GEOplus: Herr Hörren, als einer der Autoren der "Krefelder Studie" haben Sie das Insektensterben erstmals ins Bewusstsein der Öffentlichkeit gerückt. Basierend auf Ihren Daten weist nun eine neue Studie darauf hin, dass der Insektenschwund zu 75 Prozent auf bestimmte Wetterbedingungen und ein verändertes Klima zurückzuführen sei. Was halten Sie davon?
Thomas Hörren: Ich finde die Ergebnisse der Studie durchaus interessant und begrüße es natürlich grundsätzlich, wenn andere Forschende sich unsere Daten ansehen. Nicht umsonst fahren wir eine Open-Science-Strategie, stellen unsere Informationen online zur freien Verfügung. Zunächst einmal bestätigen die Autoren die Erkenntnis aus unserem Datensatz – und zwar den massiven Rückgang der Insektenbiomasse in den von uns untersuchten Naturschutzgebieten.
Wie aber lässt sich erklären, dass das Wettergeschehen einen so enormen Einfluss auf die Biomasse von Insekten hat?

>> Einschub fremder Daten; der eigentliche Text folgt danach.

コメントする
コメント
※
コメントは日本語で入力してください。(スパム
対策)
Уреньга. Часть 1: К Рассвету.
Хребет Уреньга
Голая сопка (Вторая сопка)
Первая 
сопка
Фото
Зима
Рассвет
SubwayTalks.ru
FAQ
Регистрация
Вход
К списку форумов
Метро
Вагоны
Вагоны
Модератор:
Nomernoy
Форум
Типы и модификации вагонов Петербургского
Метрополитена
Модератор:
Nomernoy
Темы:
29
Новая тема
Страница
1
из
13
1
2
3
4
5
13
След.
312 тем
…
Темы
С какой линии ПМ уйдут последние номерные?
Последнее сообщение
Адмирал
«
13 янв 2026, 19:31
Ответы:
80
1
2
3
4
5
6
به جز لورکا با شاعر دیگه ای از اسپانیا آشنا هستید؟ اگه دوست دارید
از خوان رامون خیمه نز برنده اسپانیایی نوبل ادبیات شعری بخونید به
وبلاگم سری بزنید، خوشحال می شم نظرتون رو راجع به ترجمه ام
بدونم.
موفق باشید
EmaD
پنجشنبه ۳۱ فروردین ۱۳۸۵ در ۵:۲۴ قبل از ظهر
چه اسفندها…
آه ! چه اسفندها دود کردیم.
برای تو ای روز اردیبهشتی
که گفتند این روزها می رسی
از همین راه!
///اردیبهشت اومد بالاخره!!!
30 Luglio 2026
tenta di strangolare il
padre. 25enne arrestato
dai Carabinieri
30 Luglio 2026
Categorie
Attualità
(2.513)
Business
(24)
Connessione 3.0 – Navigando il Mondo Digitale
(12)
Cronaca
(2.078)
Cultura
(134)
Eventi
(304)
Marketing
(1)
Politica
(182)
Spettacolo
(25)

In meinen Augen lässt sich das kaum erklären. Die Studie findet zwar eine Korrelation. Aber eine Korrelation liefert eben noch keine Erklärung. Offen gestanden halte ich die Kernaussage der Studie für etwas fragwürdig, für zu einseitig. Natürlich hat das Wetter, hat der Klimawandel einen Einfluss, da würde ich überhaupt nicht widersprechen. Doch Stand der wissenschaftlichen Forschung ist: Ein Gefüge ganz unterschiedlicher Faktoren ist für den Insektenschwund verantwortlich. Dazu gehören neben dem Wettergeschehen die intensive Landwirtschaft, die Zerstörung wichtiger Refugien, fehlende wirksame Maßnahmen im Naturschutz.